I’m fairly certain a snail passed me the other day, one equipped with an arctic backpack of course. My pace was staggeringly slow, demoralizing at times, and yet the snail just jetted right along, happy as could be.
The segment between Pearisburg and Catawba, Virginia, reminded me a bit of the Smoky Mountains, not for the scenery or terrain, but the weather pattern. It began with two insanely frigid days, the third being just a shiver or two less cold, and by the fourth morning, I woke up to nearly a foot of new snow. My footprints that had arrived at the Laurel Creek Shelter the night before, elevation 2,720 feet, we’re totally covered.
In all honesty, this segment crushed my soul. It was bound to happen. We can’t enjoy every minute of thru-hiking. It will be moments like this that will no doubt add depth and perspective and a damn good story to this year-long hike and/or expedition, which is exactly what this segment felt more like: an arctic expedition than a walk in the woods.
As I now sit in the warmth of a friend’s apartment in Roanoke, VA, I chuckle at myself and think, really Mary? It wasn’t that bad. So what if you barely slept for two nights because the temperature dropped to zero-degrees and instilled an unfathomable ache in your hips and knees. So what if your stove froze or the fuel canister was defective and you didn’t have have a hot meal or hot beverage for five days. So what if the cap on your water bottle broke and the other one was frozen stuck. So what if you lost your knife and your spoon. So what if you had to wear your Fitz Roy down jacket while hiking, in addition to a baselayer, vest, fleece and waterproof shell. So what if the battery on your phone and power bank could not hold a charge despite being stowed in your vest pocket, a layer worn close to your body and beneath two other layers. So what if you bent sideways fighting 40mph wind gusts. So what if the wind chill was -10-degrees. So what if a mouse stole your toilet paper. So what if freezing rain coated your jacket’s hood so thick it looked more like a helmet than a hood. So what if you nearly slipped off a ridge and imagined a tragic series of events that would come after. So what if on an otherwise easy segment of Central Virginia trail you hiked a 16.5 mile day, then a 14.6, then 12.4, then 10, until saying F*@# this, I’m going to town!
So yeah, it wasn’t that bad. I only yelled out to nobody in particular two or three times. I only wept once, and only for a real short minute for fear my tears might freeze, and because I reminded myself of those three key words: winter thru-hike.
The big difference between this segment and the miles to the south is that I am completely alone now.

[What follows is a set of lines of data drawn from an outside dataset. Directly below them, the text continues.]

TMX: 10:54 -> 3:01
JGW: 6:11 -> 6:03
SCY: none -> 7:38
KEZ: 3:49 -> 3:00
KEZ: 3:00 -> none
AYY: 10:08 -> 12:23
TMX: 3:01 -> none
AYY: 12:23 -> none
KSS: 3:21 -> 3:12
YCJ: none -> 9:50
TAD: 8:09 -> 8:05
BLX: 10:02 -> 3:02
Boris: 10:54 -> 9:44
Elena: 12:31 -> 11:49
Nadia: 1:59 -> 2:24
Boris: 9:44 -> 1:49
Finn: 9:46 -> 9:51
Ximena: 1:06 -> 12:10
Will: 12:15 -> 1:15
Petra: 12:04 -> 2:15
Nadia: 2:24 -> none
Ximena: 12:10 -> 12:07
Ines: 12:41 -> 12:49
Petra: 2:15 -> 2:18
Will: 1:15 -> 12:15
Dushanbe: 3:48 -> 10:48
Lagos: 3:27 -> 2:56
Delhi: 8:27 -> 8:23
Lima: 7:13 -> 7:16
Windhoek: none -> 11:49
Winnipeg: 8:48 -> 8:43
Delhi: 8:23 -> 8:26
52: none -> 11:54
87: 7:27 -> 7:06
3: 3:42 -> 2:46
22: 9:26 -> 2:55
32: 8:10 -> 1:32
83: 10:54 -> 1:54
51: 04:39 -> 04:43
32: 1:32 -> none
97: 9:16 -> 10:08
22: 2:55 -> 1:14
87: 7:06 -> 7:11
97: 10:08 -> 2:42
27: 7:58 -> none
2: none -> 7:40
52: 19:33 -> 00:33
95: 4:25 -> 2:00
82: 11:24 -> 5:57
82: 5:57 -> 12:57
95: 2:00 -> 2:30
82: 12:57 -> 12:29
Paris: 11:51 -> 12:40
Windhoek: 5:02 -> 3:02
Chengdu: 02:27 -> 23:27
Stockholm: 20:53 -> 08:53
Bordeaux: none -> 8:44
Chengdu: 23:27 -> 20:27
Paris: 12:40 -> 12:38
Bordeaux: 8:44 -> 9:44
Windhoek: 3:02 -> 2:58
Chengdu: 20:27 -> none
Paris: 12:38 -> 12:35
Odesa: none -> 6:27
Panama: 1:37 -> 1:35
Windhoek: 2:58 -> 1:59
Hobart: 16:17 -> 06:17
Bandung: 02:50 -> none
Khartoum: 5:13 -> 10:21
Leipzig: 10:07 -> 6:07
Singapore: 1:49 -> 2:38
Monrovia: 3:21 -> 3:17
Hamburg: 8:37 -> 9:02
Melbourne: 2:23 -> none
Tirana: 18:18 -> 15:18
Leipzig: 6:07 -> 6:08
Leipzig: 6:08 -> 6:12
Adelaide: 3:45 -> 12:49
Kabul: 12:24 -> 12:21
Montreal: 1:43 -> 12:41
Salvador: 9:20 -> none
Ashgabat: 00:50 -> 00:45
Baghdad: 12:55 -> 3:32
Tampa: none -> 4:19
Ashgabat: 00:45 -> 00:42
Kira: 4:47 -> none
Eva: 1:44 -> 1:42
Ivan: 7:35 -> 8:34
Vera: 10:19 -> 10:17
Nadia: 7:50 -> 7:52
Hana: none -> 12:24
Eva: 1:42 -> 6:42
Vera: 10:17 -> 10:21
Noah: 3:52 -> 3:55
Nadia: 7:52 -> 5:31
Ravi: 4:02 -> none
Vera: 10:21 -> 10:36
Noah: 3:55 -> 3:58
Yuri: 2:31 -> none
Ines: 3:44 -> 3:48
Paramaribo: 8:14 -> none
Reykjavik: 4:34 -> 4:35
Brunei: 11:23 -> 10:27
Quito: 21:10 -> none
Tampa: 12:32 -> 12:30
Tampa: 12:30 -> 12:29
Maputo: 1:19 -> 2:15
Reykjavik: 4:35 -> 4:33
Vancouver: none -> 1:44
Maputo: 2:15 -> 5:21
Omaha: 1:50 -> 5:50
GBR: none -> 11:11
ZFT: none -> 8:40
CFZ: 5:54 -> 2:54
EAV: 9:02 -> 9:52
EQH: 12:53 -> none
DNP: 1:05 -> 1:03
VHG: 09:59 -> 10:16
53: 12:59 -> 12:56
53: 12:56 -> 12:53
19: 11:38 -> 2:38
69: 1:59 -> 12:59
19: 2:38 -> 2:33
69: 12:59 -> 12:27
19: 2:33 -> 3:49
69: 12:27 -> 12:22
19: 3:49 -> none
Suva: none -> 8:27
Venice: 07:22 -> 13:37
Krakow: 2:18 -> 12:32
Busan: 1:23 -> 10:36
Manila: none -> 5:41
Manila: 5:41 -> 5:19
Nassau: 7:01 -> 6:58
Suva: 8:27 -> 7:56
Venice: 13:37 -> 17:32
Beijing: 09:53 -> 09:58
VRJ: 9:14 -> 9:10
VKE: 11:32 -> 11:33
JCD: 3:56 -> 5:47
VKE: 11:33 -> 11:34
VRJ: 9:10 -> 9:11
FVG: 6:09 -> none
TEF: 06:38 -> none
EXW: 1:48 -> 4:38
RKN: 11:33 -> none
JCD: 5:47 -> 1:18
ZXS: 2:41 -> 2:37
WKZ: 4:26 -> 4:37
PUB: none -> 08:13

A few weeks earlier, I had the luxury to leap-frog with another NOBO hiker, Blizzard. That companionship at the end of the day was a treat, and I can see now that it gave a boost to an otherwise challenging day.
So I lift myself up with music and audiobooks, and perhaps the morbid story I listened to was not the best choice for this difficult segment. (I download the audiobooks when I have WiFi and use my library account from back in Bend, Oregon.) I suppose Bridget Jones would have been more uplifting, but I chose Brain on Fire, a rather intoxicating story about a normal twenty-something woman who develops an incredibly rare brain disorder, and for a few of the longest months of her life, she goes mad, then physically ill, and nearing death, the doctors finally discover and deliver a diagnosis and series of treatments for recovery. Not the most uplifting, but incredible!
Anyway, back to the trail tomorrow. I just needed a day off to reclaim myself, warm up, and find inspiration once again in this incredible journey. I keep trying to remind myself that holding onto the idea of a schedule is useless and will only hold me back, but it is something that lurks on the back burner because, well, I do want and have to hike 7,600 miles by the year’s end. I’m sure not going to get there hiking 12 mile days… but I know the snow will melt out eventually, the sun will shine and that soft earth of the trail will grace my feet once again. Patience, Mary. Patience.